Station Two: “For God, Crown, and First Federal.” Feb. 5, 4-5:30 p.m. Yofresh Yogurt Café, 635 Chicago Ave. #7
Station Three: “Resistance and the Heart of God.” Feb. 8, 6- 7:15 p.m. Ebenezer AME Church, 1109 Emerson St.
Station Four: “The Civil War.” Feb. 10, 2- 5 p.m., Shorefront Legacy Center, 2214 Ridge Ave.
Station Five: “The First Reconstruction Era: A Quest for Full Citizenship.” Feb. 13, 6- 8 p.m., Ebenezer AME Church, 1109 Emerson St.
Station Six: “20th Century: Jim Crow and White Supremacy.” Feb. 15, 10-11:30 a.m., Garrett-Evangelical Theological Seminary, 2121 Sheridan Rd., Room 205 and 6-7:30 p.m., Northwestern University Black House, 1914 Sheridan Rd., Room 101.
Station Seven: “The Depression, New Deal, and World War II.” Feb. 24, 1- 3 p.m., Fisher Memorial AME Zion, 944 Elmwood Ave.
Station Eight: “FMO@50 | Northwestern’s Modern Freedom Movement.” Feb. 20, 5:30- 7 p.m. , Northwestern University Black House, 1914 Sheridan Rd., Room 101.
Station Nine: “Stay Woke: From Black Power to Barack Obama.” Feb. 22, 6- 8 p.m., Sherman United Methodist Church, 2214 Ridge Ave.
Station Ten: “Women in the Age of Trump.” Feb. 24, 10 a.m.- noon, Second Baptist Church, 1717 Benson Ave.
In addition to the community mosaic project, Black History Month events include the following.
Feb. 10, 2-5 p.m. “Blacks During the Civil War.” Shorefront Legacy Center, 2214 Ridge Ave.

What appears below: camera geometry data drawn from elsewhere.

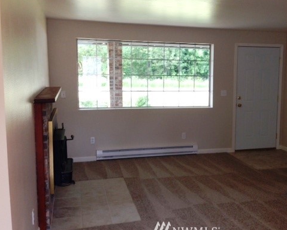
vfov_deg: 34.9
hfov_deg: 42.4
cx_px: 186
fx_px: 366
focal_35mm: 43
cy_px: 108
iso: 64
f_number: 2.4
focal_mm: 4.13
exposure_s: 1/20
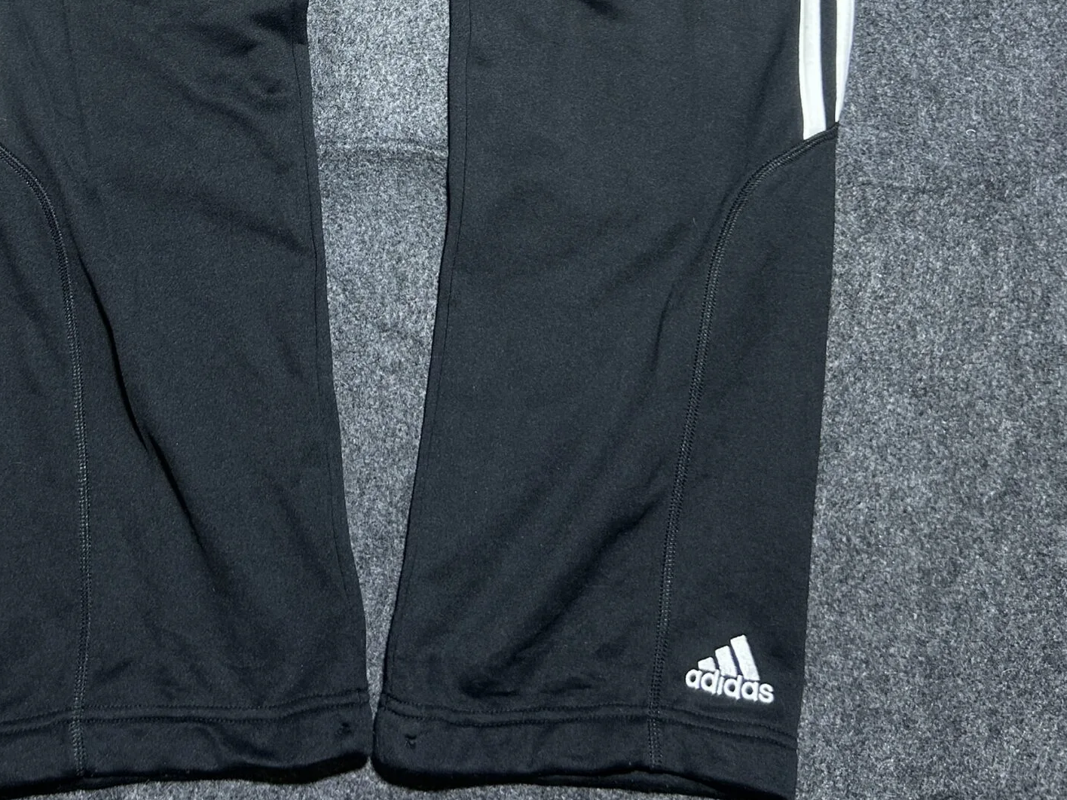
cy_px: -30
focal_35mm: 47
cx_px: 357
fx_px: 1449
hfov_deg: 40.0
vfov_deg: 28.6
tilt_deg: -53.2
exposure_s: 1/50
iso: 160
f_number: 1.5
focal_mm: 5.7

Feb. 12, 7 p.m. Black Evanstonian History Makers Up Close, Morton Civic Center, 2100 Ridge Ave.
Fleetwood-Jourdain Theatre and Shorefront will host a meet-and-greet evening with former mayor Lorraine H. Morton, former City of Evanston Council member Delores Holmes, entrepreneur/activist Hecky Powell, and others. A reception with light snacks and beverages will be served after the presentation. Families welcome.

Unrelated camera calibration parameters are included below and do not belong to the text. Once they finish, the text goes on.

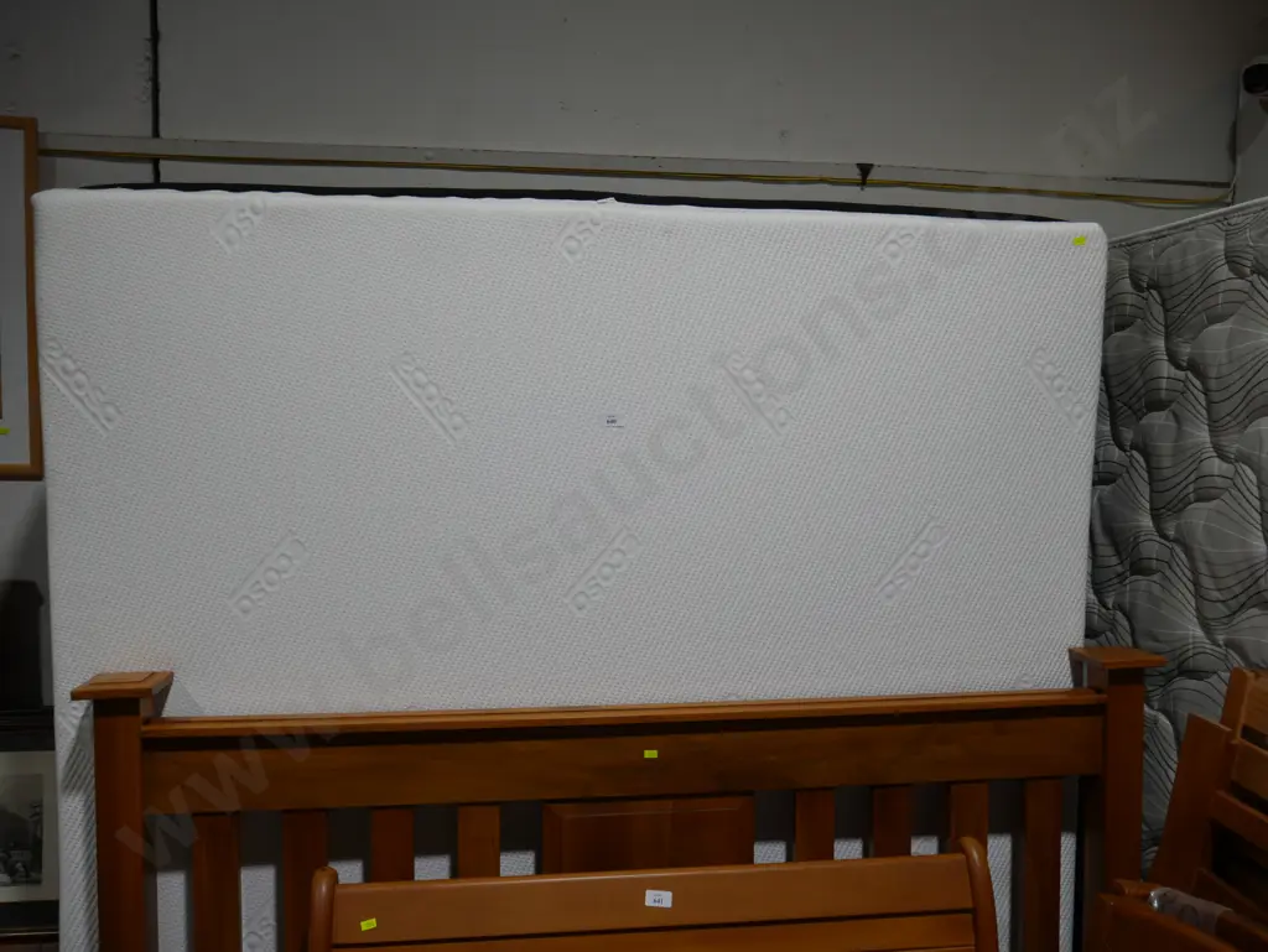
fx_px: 1026
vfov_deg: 49.8
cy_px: 476
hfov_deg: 63.4
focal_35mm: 28
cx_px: 634
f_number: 4
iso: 200
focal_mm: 14
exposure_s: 1/160
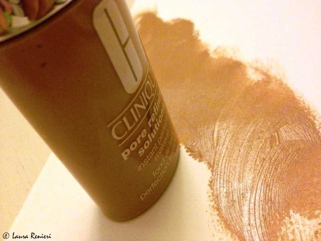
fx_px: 325
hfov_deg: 52.6
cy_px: 120
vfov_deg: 40.7
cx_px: 160
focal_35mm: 35
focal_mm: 4.28
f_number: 2.4
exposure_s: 1/15
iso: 800
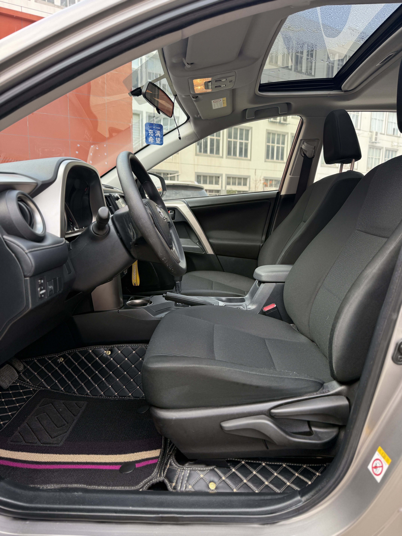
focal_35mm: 24
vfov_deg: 71.6
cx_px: 201
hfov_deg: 56.8
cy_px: 268
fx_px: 372
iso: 64
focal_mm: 6.76
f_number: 1.78
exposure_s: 1/288
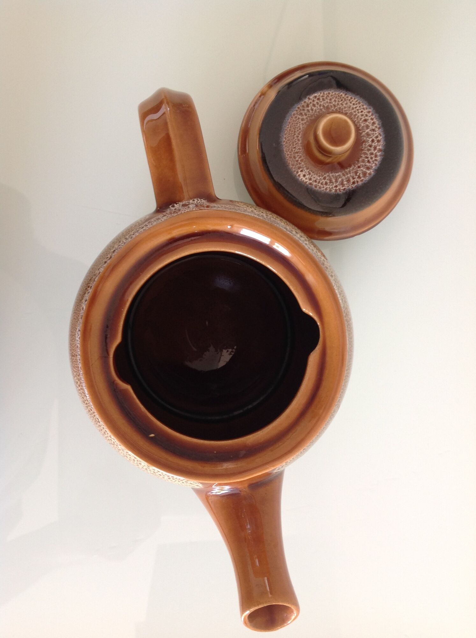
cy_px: 319
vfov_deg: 52.7
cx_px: 238
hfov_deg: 40.6
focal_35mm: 35
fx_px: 643
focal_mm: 4.28
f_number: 2.4
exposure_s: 1/17
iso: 50
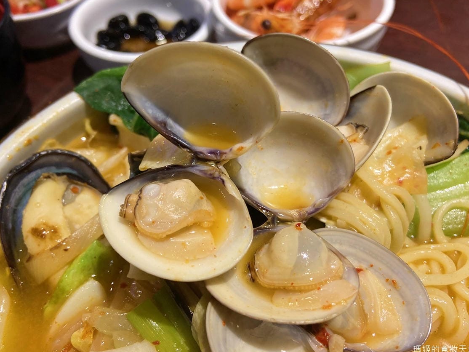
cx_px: 226
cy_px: 167
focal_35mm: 28
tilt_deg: -50.8
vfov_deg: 49.7
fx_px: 379
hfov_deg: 63.4
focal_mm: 4.25
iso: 250
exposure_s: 1/60
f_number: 1.8
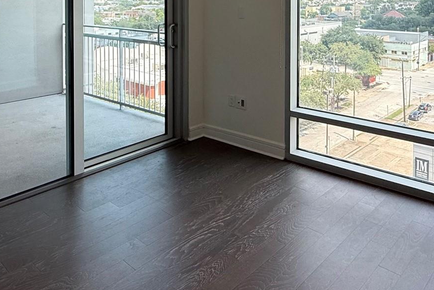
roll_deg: +0.3
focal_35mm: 34
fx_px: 410
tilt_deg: +0.1
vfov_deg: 35.3
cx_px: 223
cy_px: 1
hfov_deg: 55.8
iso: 64
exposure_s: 1/386
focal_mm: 2.22
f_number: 2.2
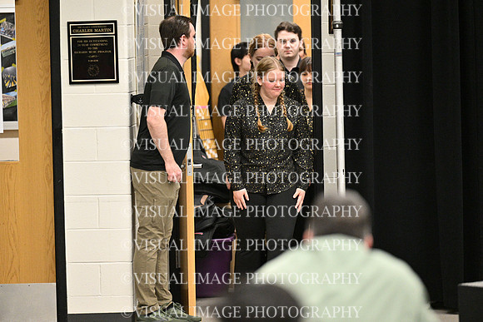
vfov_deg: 6.9
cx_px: 242
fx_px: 2684
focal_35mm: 200
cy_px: 161
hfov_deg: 10.3
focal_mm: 200
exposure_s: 1/500
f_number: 2.8
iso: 6400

Feb. 16, 7 p.m. Friday Night Movies: “Rejoice & Shout,” a look at gospel music and its relationship to African American identity and Christianity. Run time: 115 min.; popcorn included. Noyes Cultural Arts Center, 927 Noyes St.
Feb. 17, 2-5 p.m. Screening of “Haiti: The Hidden History.” Levy Center, 300 Dodge Ave.
Feb. 17 and 24, 7 p.m. and Feb. 18, 3 p.m. “Liberty City,” by April Yvette Thompson, a multi-character solo performance inspired by the playwright’s family’s journey through the end of the Black Power Movement, featuring Dionne Addis and directed by Jonathan Wilson. Noyes Cultural Arts Center, 927 Noyes St.
Feb. 19, 7 p.m. Selected performances of “100 Acts of Resistance,” conceived by MPACCT’s artistic director Regina Lawrence, taps the talents of Chicagoland’s diverse performing artist community to explore acts of resistance, large and small, through an array of eclectic performances. Fleetwood-Jourdain Theatre in the Noyes Cultural Arts Center, 927 Noyes St.
Feb. 23, 7 p.m., Friday Night Movies: “A Ballerina’s Tale” directed by Nelson George, a documentary profiling Black ballerina Misty Copeland, exploring her career, her recovery from a serious injury, and the lack of diversity in the world of dance. Run time: 88 min.; popcorn included. Noyes Cultural Arts Center, 927 Noyes St.
Feb. 24, 1-3:30 p.m. Le Tour de Noir, the third annual tour of Black-owned Evanston businesses, followed by a Business Expo until 7:30 p.m. Levy Center, 300 Dodge Ave. $20.
Feb. 24, 2-5 p.m. “Being Black in the Broadcast Media/Entertainment.” Levy Center, 300 Dodge Ave.
Feb. 25, 3 p.m. “The History of Jazz,” lecture on the history of jazz and concert featuring The Donovan Mixon Jazz Ensemble. Noyes Cultural Arts Center, 927 Noyes St.
Feb. 26, 3 p.m. Staged reading of “Red Summer.” Chicago in the summer of 1919 experienced seven of the bloodiest days in America’s history with boiling heat, sweltering racial tensions, cold politics, a housing crisis, an immigrant crisis, and an employment crisis. What could possibly go wrong? Presented by Fleetwood-Jourdain and MPACCT theatres. Noyes Cultural Arts Center, 927 Noyes St.
Feb. 27, 6:30 p.m., reception; screening at 7 p.m. “Black Theater: The Making Of A Movement,” presented by Black Theatre Alliance Awards, Inc., and Fleetwood-Jourdain Theatre, celebrating the 50th anniversary of the legendary Negro Ensemble Company. Run time: 120 min.; popcorn included. Noyes Cultural Arts Center, 927 Noyes St.